*Instructions to follow*: Rewrite the passage of the support vector machine text that begins at the words "The **dual problem**" and stops after "the decision boundary.", replacing "decision boundary" with "separating hyperplane".

*Supplied passage*:

# Support Vector Machines (SVM): Theory and Implementation

## 1. Introduction

Support Vector Machines (SVMs) are powerful supervised learning algorithms used for classification and regression tasks. Introduced by Vapnik and colleagues in the 1990s, SVMs have become one of the most robust and well-studied classification methods in machine learning.

The fundamental idea behind SVMs is to find the optimal hyperplane that maximally separates data points belonging to different classes.

## 2. Mathematical Foundation

### 2.1 Linear SVM for Separable Data

Consider a binary classification problem with training data $\{(\mathbf{x}_i, y_i)\}_{i=1}^{n}$, where $\mathbf{x}_i \in \mathbb{R}^d$ and $y_i \in \{-1, +1\}$.

A hyperplane in $\mathbb{R}^d$ can be written as:

$$\mathbf{w}^T \mathbf{x} + b = 0$$

where $\mathbf{w} \in \mathbb{R}^d$ is the normal vector to the hyperplane and $b \in \mathbb{R}$ is the bias term.

### 2.2 The Margin

The **margin** is defined as the perpendicular distance between the hyperplane and the nearest data points from either class. For a correctly classified point, we require:

$$y_i(\mathbf{w}^T \mathbf{x}_i + b) \geq 1$$

The geometric margin (distance from a point to the hyperplane) is:

$$\gamma_i = \frac{y_i(\mathbf{w}^T \mathbf{x}_i + b)}{\|\mathbf{w}\|}$$

The total margin width is $\frac{2}{\|\mathbf{w}\|}$.

### 2.3 Optimization Problem

To maximize the margin, we minimize $\|\mathbf{w}\|^2$. The **primal optimization problem** is:

$$\min_{\mathbf{w}, b} \frac{1}{2}\|\mathbf{w}\|^2$$

subject to:

$$y_i(\mathbf{w}^T \mathbf{x}_i + b) \geq 1, \quad i = 1, \ldots, n$$

### 2.4 Lagrangian Dual Formulation

Introducing Lagrange multipliers $\alpha_i \geq 0$, the Lagrangian is:

$$\mathcal{L}(\mathbf{w}, b, \boldsymbol{\alpha}) = \frac{1}{2}\|\mathbf{w}\|^2 - \sum_{i=1}^{n} \alpha_i [y_i(\mathbf{w}^T \mathbf{x}_i + b) - 1]$$

Setting $\frac{\partial \mathcal{L}}{\partial \mathbf{w}} = 0$ and $\frac{\partial \mathcal{L}}{\partial b} = 0$ yields:

$$\mathbf{w} = \sum_{i=1}^{n} \alpha_i y_i \mathbf{x}_i$$

$$\sum_{i=1}^{n} \alpha_i y_i = 0$$

The **dual problem** becomes:

$$\max_{\boldsymbol{\alpha}} \sum_{i=1}^{n} \alpha_i - \frac{1}{2} \sum_{i=1}^{n} \sum_{j=1}^{n} \alpha_i \alpha_j y_i y_j \mathbf{x}_i^T \mathbf{x}_j$$

subject to:

$$\alpha_i \geq 0, \quad \sum_{i=1}^{n} \alpha_i y_i = 0$$

### 2.5 Support Vectors

Points with $\alpha_i > 0$ are called **support vectors**. These are the critical points that lie on the margin boundaries and fully determine the decision boundary.

*Data extracts*:
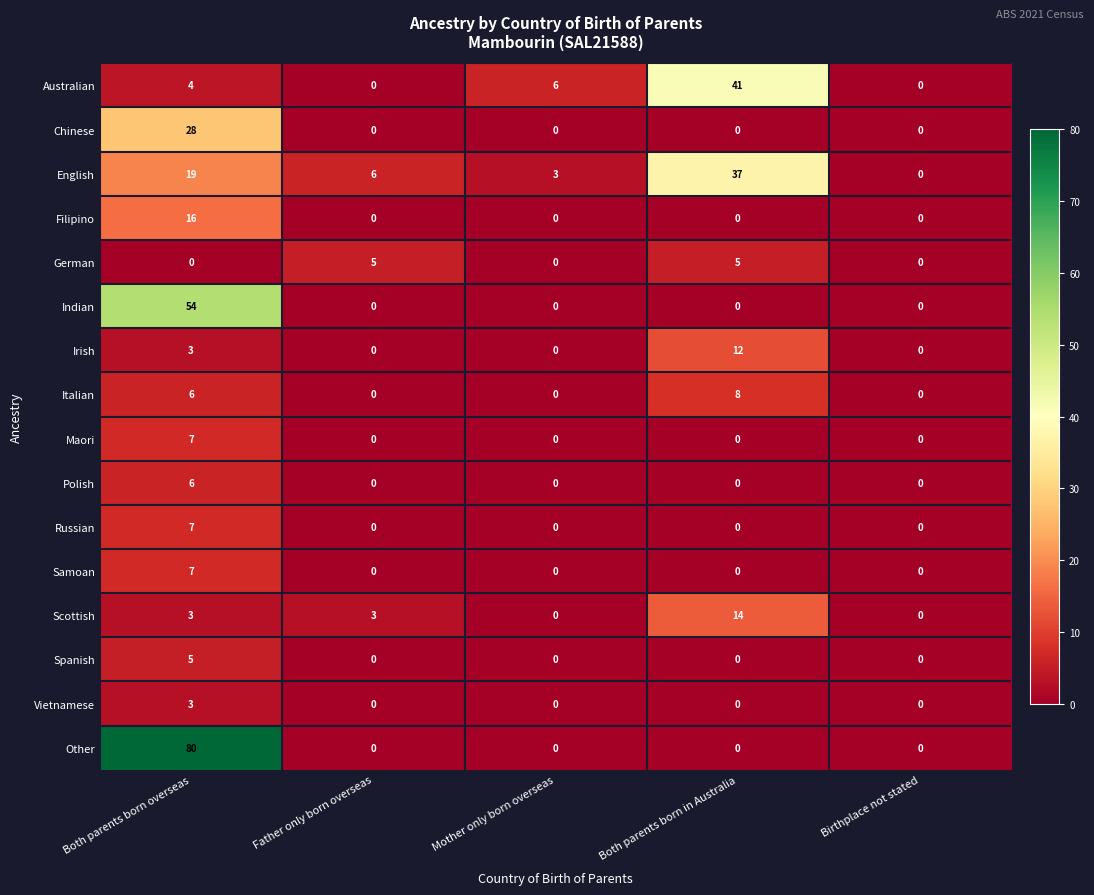

Which series has the largest total across all categories?

Other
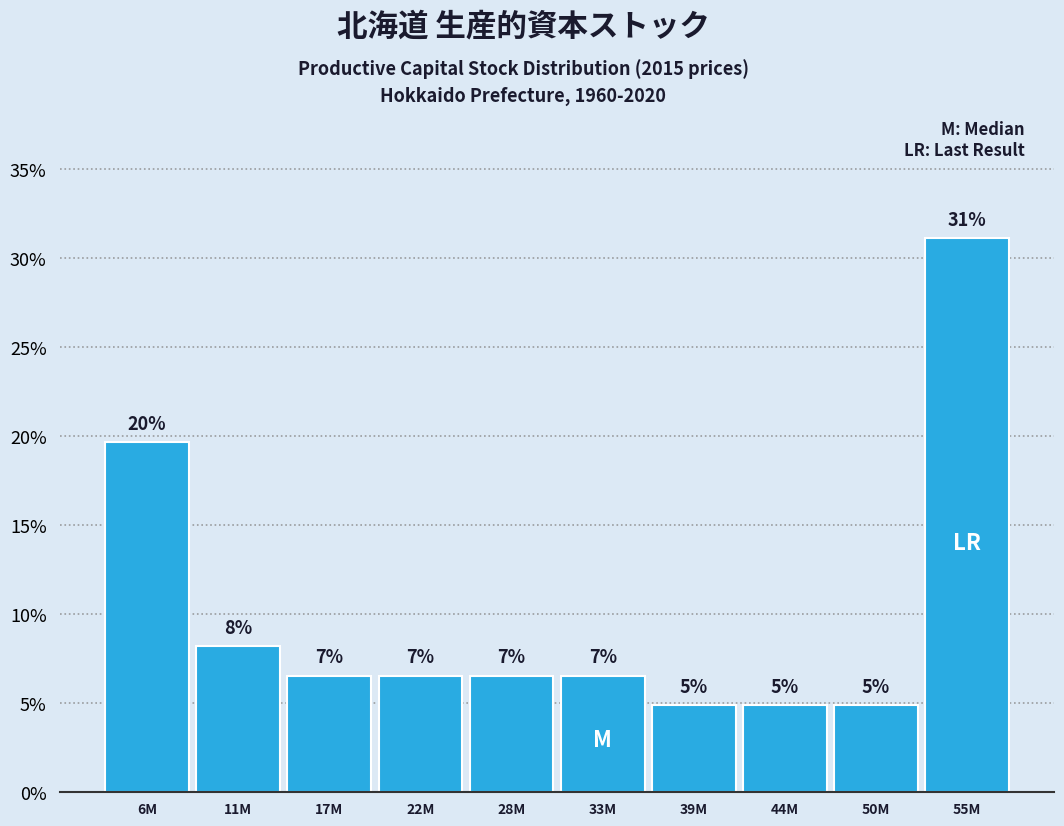

Does the chart contain any negative values?

No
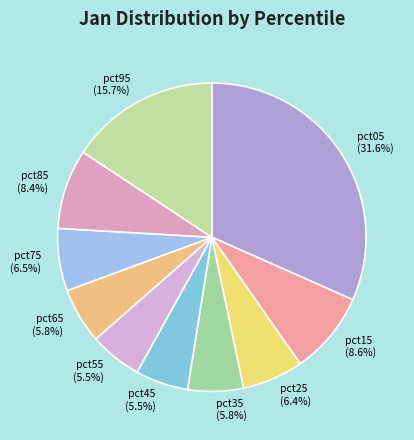

Which category has the biggest portion of the pie?

pct05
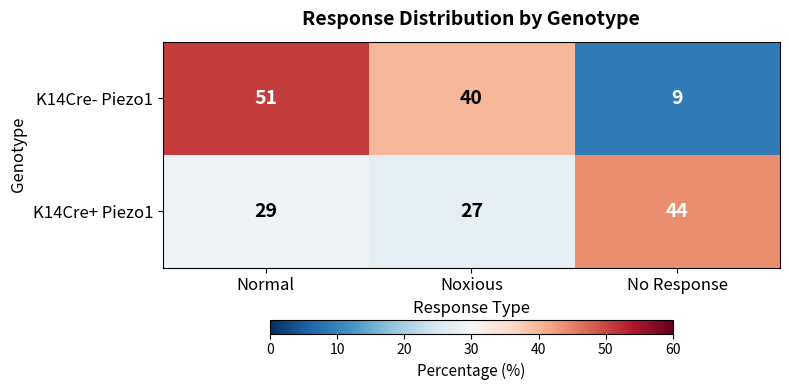

At which category is the sum across all series the highest?

Normal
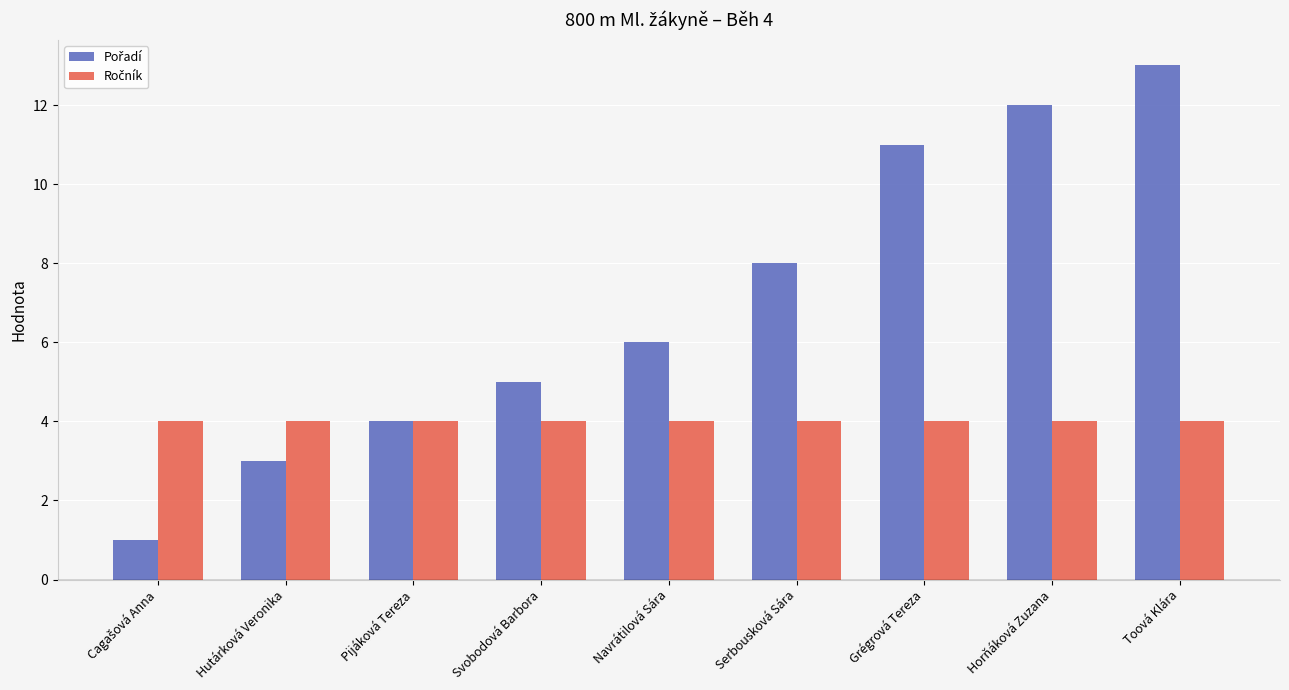

What is the difference between the highest and lowest values at Toová Klára?

9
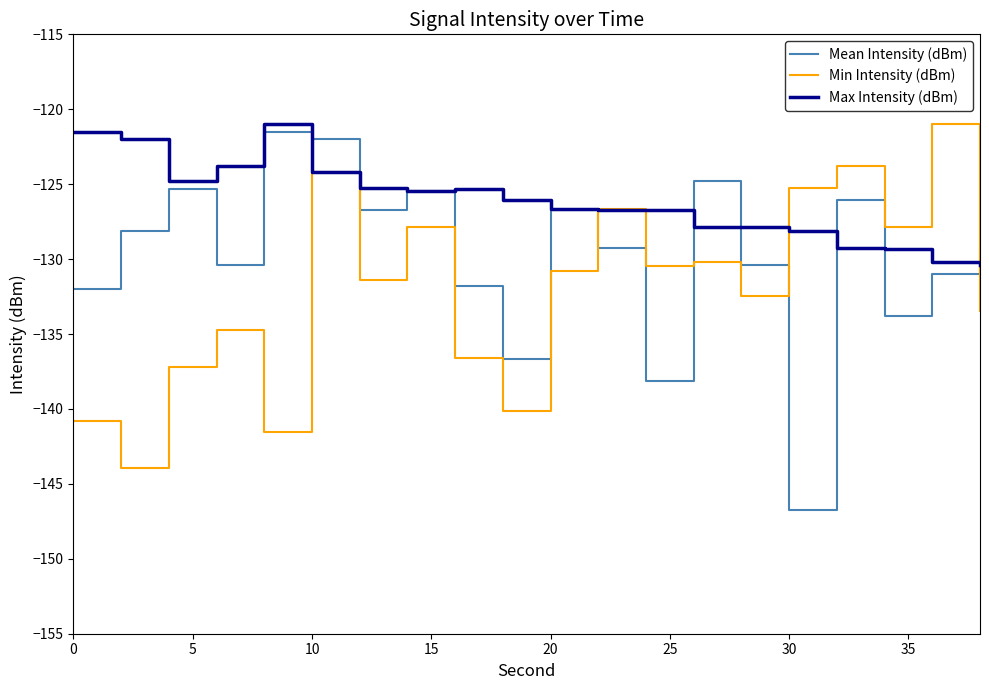

Which series has the largest total across all categories?

Max Intensity (dBm)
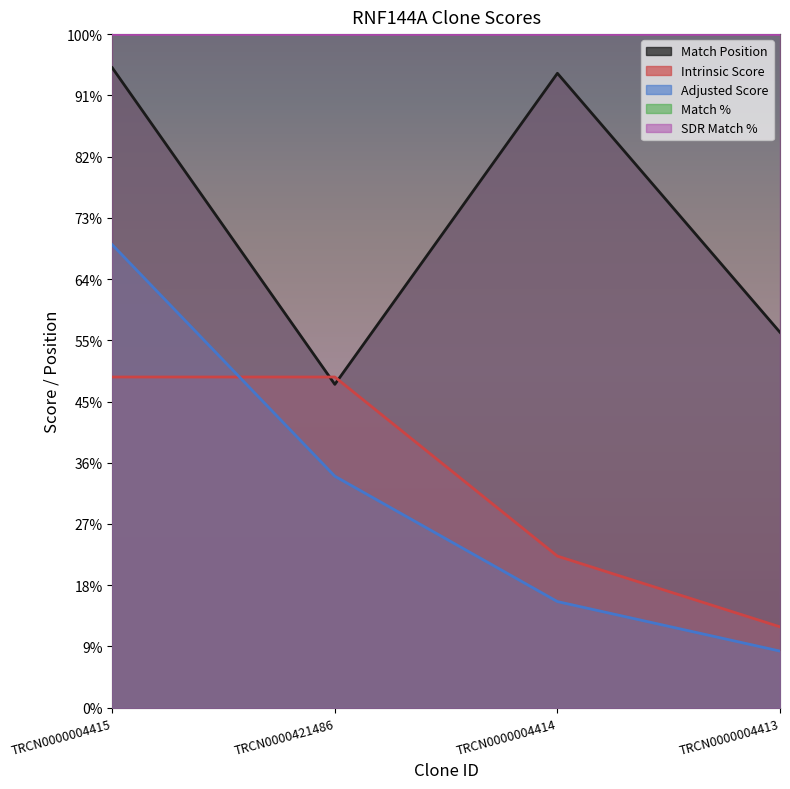

Which series ends up on top after the final intersection of Adjusted Score and Intrinsic Score?

Intrinsic Score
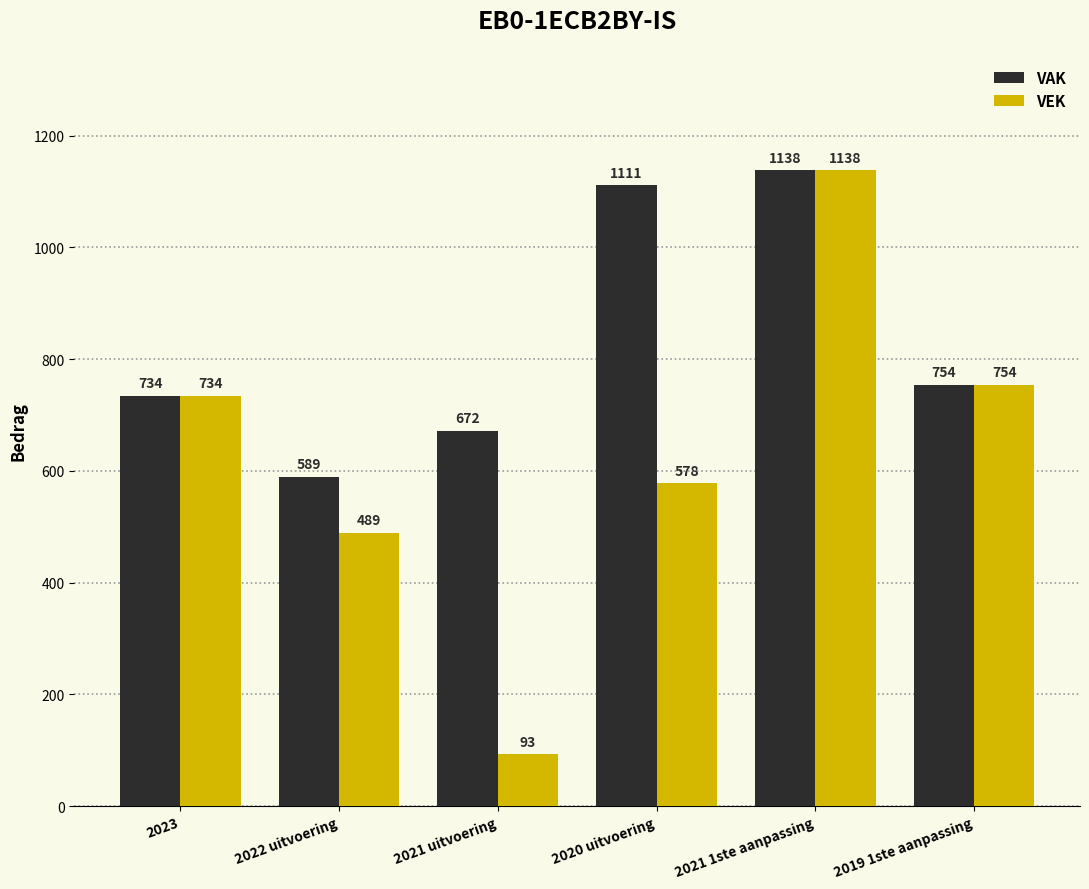

What is the sum of the VEK values at 2019 1ste aanpassing and 2021 1ste aanpassing?

1892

*Final answer*:
The **dual problem** becomes:

$$\max_{\boldsymbol{\alpha}} \sum_{i=1}^{n} \alpha_i - \frac{1}{2} \sum_{i=1}^{n} \sum_{j=1}^{n} \alpha_i \alpha_j y_i y_j \mathbf{x}_i^T \mathbf{x}_j$$

subject to:

$$\alpha_i \geq 0, \quad \sum_{i=1}^{n} \alpha_i y_i = 0$$

### 2.5 Support Vectors

Points with $\alpha_i > 0$ are called **support vectors**. These are the critical points that lie on the margin boundaries and fully determine the separating hyperplane.